A quanto tempo não falava
com você minha amada amiga?
no tempo que eu chegava
e aturava nossas brigas.

No tempo que eu aturava
meu ciúmes que aqui brotava,
no tempo em que eu lia
suas poesias como um guia.

Agora estou com saudades
meu coração está em partes
mas pretendo junta-las
e depois soldá-las
            [e nunca mais se separarem.]

   Lembro ainda como se fosse ontem como nos conhecemos,você abriu minha mochila sem querer no primeiro dia de aula e aquele tapa que me deste lembra-se dele? Pois é,nunca esqueci-me dele,ainda o sinto no rosto e sorrio cada vez que lembro,ah! Júlia que saudades tenho de ti,de ser consolado e de te consolar.Amo-te minha amiga,estarei aqui sempre,fala o que quiser,vou aonde estiver,nem que vá pra São "Jeromo" só pra te ver ou ouvir a tua voz,lembrar de tudo e assim viver feliz,pois tive você como amiga por três longos anos,mas e depois? Ainda poderei ler suas poesias? Poderei te consolar? Batalhar com desenhos? sentirei tua falta pequenina Júlia de nariz vermelho.

domingo, 26 de fevereiro de 2012

Apenas Reflita

"O ser humano prefere falar pelas costas ao invés de olhar para dentro de si mesmo e refletir."

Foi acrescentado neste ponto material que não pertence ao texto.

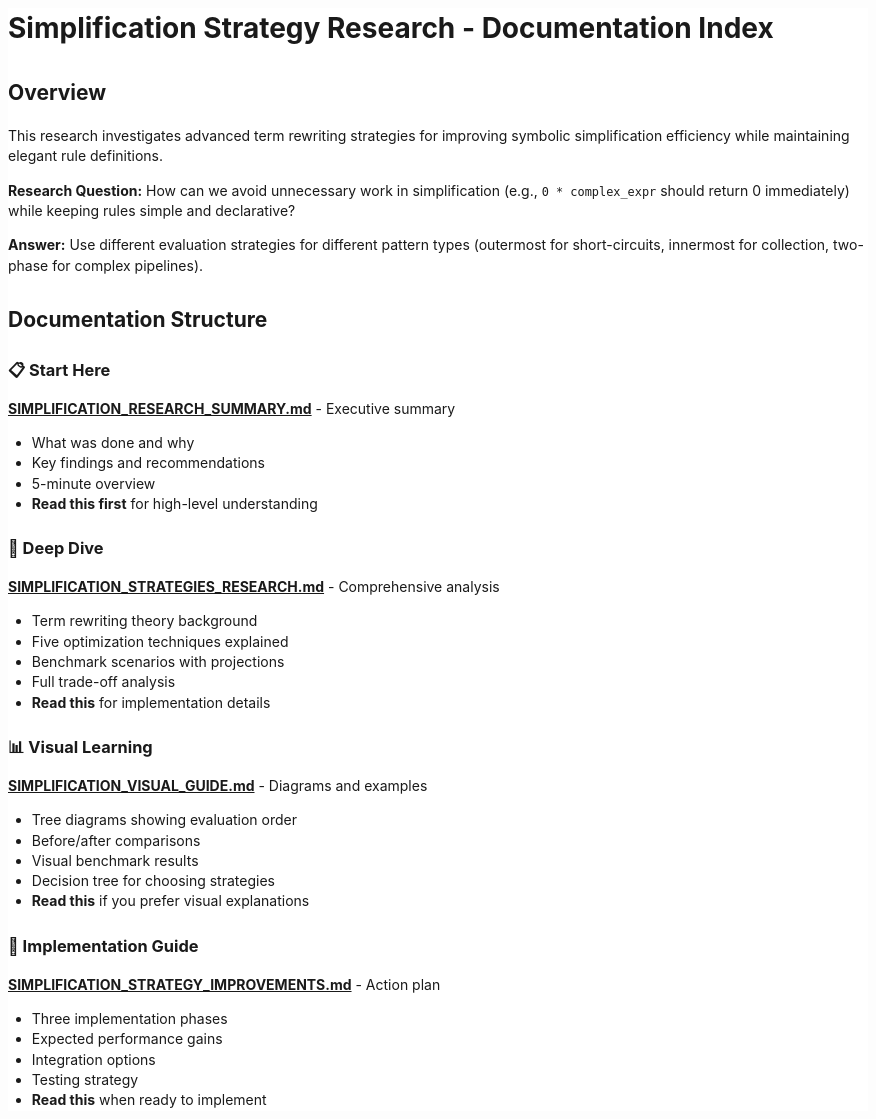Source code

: # Simplification Strategy Research - Documentation Index

## Overview

This research investigates advanced term rewriting strategies for improving symbolic simplification efficiency while maintaining elegant rule definitions.

**Research Question:** How can we avoid unnecessary work in simplification (e.g., `0 * complex_expr` should return 0 immediately) while keeping rules simple and declarative?

**Answer:** Use different evaluation strategies for different pattern types (outermost for short-circuits, innermost for collection, two-phase for complex pipelines).

## Documentation Structure

### 📋 Start Here

**[SIMPLIFICATION_RESEARCH_SUMMARY.md](./SIMPLIFICATION_RESEARCH_SUMMARY.md)** - Executive summary

- What was done and why
- Key findings and recommendations
- 5-minute overview
- **Read this first** for high-level understanding

### 📖 Deep Dive

**[SIMPLIFICATION_STRATEGIES_RESEARCH.md](./SIMPLIFICATION_STRATEGIES_RESEARCH.md)** - Comprehensive analysis

- Term rewriting theory background
- Five optimization techniques explained
- Benchmark scenarios with projections
- Full trade-off analysis
- **Read this** for implementation details

### 📊 Visual Learning

**[SIMPLIFICATION_VISUAL_GUIDE.md](./SIMPLIFICATION_VISUAL_GUIDE.md)** - Diagrams and examples

- Tree diagrams showing evaluation order
- Before/after comparisons
- Visual benchmark results
- Decision tree for choosing strategies
- **Read this** if you prefer visual explanations

### 🎯 Implementation Guide

**[SIMPLIFICATION_STRATEGY_IMPROVEMENTS.md](./SIMPLIFICATION_STRATEGY_IMPROVEMENTS.md)** - Action plan

- Three implementation phases
- Expected performance gains
- Integration options
- Testing strategy
- **Read this** when ready to implement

Elementos - Autoria:Bruno Agostta

Elementos

Oh!doce ar gelado
pare aqui ao meu lado
converse comigo
e seja meu amigo.

Oh!amarga terra molhada
por que cheiras tão bem
nesta bela madrugada?
acolha-me como amigo também.

Oh!fria água salgada
és límpida e sagrada
e como amiga a tenho
pois,és dela que venho.

Oh!fogo que arde intensamente
se és amigo de minha gente
queime as impurezas
presentes nas profundezas
              [de nossos corações.]

quinta-feira, 9 de fevereiro de 2012

Mudanças

  Bom,Faz bastante tempo que não escrevo aqui não é? Quem vem dar uma olhadinha notou que alguns posts foram excluídos ,houve mudança de nome e outras coisinhas.
  É bom mudar de vez em quando não é?Aposto que é.Bem,explicando o novo nome e a imagem aqui posta:Duo,Dois,assim como a maçã ao lado temos todos dois lados que nós mesmos criamos bem agora eu estou prestes e revelar meus dois lados aqui,num pequeno espaço a parte do mundo real.Um blog.

  Aproveitem a nova reforma e espero que gostem.

Sempre sincero.
                                                  Bruno Agostta.